## EXTRACT:
It’s that time of year when reflection is the norm. For me, it marks the two year point in my weight loss journey. I began on Nov. 30, 2015. Since then, I’ve lost 103 pounds. I’ve learned it’s about so much more than just the physical weight. It’s about the emotional weight lifted, the confidence gained and rediscovering myself.
I’ve been using a photo from Aug. 2015 for my “before” photo. Last week, I stumbled on a photo from March 2014 and it caused me to pause and reflect! Who was that person? I don’t know. I don’t even feel a connection when I look at that photo. That’s me! The girls reacted very strongly too. They could hardly believe that was me — but this wasn’t like looking at a picture of me as a child, this was just two years ago. They are old enough to remember! I think my weight was roughly the same in those two photos, but in my head I feel that the March photo looks “worse.” Should I start using that as my “before” photo? I don’t know why it even matters!
What actually matters is the “now” photo. As hard as it has been to recognize the person I’m becoming, today, as I reflect on the “before,” I barely recognize that person. I identify much more clearly with the person I see in the mirror now. Talk about a shift in mindset! I feel more like myself than I’ve felt in a very long time, yet different. This journey is about learning and understanding. It’s about believing in myself and the process. It’s about being patient — which has never been one of my strongest attributes. It’s about taking care of me so I can take care of my daughters. Just last week at my Weight Watchers meeting, we talked about how it’s imperative to take care of yourself first so you can take care of others (think of the safety instructions on an airplane — oxygen mask on you first, then on the children). I can’t think of a better analogy for this process.
When people talk about losing weight they talk about the health benefits (like eliminating diabetes) and the physical benefits (less aches and pains when moving around — going up and down stairs, for example). They don’t talk about the emotional and mental health benefits. So many things seem impossible when you’re overweight — at least they did for me. But as my weight decreases, my emotional well-being increases. I know that because I’ve been successful in losing such a significant amount of weight that I can be successful in other areas too. I will never run a marathon, or even a 5K (see, I haven’t changed THAT much), but I can be a more active participant in my daughters’ lives; I can be a better mom, sister, daughter, aunt and friend. I can keep up with the tour guide during college visits. I can stand in the kitchen all day cooking meals for the week. I can do a lot of things I couldn’t do before because I just didn’t have the energy.
The strength of my commitment to the new me has built from the inside — but it shows on the outside; and my own evolution is not yet complete. It’s only in hindsight that I can see how much I’ve changed — I didn’t even realize that I was lost. My outlook on life and the future is very different that it was at the beginning. In fact, two years ago I couldn’t begin to imagine what I’d look like if/when I lost 100 pounds. But, now I know. I feel the same about the next 60 pounds too. What will that look and feel like? I can’t begin to imagine — but I sure can’t wait to find out!!
What do you find to be the biggest change as you’ve lost weight?

## ACTIVITIES:
a - According to the weight loss reflection, on what date did the writer's weight loss journey begin?
b - Decide whether each statement agrees with the weight loss reflection, answering yes or no and quoting the deciding words: (i) The writer has lost 103 pounds. (ii) The writer intends to run a 5K. (iii) The photo the writer has been using as the "before" photo dates from March 2014.

Dataset entries
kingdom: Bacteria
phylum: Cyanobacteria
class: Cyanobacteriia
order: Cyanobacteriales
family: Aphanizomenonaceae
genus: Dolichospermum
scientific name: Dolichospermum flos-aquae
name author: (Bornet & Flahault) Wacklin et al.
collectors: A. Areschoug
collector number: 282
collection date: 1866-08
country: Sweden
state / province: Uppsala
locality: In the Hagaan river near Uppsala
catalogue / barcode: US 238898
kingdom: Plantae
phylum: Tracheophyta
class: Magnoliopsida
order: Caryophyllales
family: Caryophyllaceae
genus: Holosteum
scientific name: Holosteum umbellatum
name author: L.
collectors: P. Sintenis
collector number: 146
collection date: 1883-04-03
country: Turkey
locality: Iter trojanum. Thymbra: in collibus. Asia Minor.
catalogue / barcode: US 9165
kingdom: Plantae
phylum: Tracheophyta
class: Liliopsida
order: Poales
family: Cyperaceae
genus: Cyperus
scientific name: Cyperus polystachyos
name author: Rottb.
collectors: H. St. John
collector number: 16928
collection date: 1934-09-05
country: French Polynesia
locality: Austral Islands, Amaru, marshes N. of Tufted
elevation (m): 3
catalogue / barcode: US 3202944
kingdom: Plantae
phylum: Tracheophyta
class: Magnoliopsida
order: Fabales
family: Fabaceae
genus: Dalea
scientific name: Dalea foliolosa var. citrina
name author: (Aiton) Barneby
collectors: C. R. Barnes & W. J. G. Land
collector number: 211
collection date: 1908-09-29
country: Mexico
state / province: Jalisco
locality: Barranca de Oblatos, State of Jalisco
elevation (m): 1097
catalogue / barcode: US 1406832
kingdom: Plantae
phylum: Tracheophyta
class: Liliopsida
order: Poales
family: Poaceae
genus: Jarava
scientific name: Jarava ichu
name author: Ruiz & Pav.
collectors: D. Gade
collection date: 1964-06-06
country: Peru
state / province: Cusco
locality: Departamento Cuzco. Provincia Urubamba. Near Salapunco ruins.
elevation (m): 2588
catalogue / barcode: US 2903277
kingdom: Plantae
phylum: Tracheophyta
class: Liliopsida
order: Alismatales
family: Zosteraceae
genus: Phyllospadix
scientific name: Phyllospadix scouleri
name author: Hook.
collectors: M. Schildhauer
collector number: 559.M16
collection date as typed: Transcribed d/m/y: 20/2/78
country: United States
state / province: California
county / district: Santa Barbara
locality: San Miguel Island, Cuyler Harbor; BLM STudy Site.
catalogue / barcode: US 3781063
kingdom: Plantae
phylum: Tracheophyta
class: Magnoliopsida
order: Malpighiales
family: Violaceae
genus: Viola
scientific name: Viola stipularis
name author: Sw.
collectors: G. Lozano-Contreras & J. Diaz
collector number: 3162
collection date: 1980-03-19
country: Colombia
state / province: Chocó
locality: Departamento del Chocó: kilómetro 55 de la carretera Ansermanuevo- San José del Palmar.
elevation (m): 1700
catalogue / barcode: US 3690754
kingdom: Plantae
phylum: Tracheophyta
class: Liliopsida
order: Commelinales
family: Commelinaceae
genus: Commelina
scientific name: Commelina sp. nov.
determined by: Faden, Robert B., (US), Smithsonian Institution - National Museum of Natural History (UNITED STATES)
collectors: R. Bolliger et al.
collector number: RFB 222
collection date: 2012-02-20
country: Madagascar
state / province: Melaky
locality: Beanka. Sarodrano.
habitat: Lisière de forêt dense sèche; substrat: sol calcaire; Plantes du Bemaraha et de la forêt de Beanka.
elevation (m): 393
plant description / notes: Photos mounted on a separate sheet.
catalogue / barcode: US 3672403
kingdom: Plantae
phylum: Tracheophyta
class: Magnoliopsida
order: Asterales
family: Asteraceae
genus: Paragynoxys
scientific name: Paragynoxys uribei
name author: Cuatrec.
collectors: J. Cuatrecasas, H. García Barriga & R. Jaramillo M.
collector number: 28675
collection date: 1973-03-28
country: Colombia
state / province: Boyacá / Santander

## SOLVED TASKS:
a - Nov. 30, 2015

b -
(i) Yes: "Since then, I’ve lost 103 pounds."
(ii) No: "I will never run a marathon, or even a 5K"
(iii) No: "I’ve been using a photo from Aug. 2015 for my “before” photo."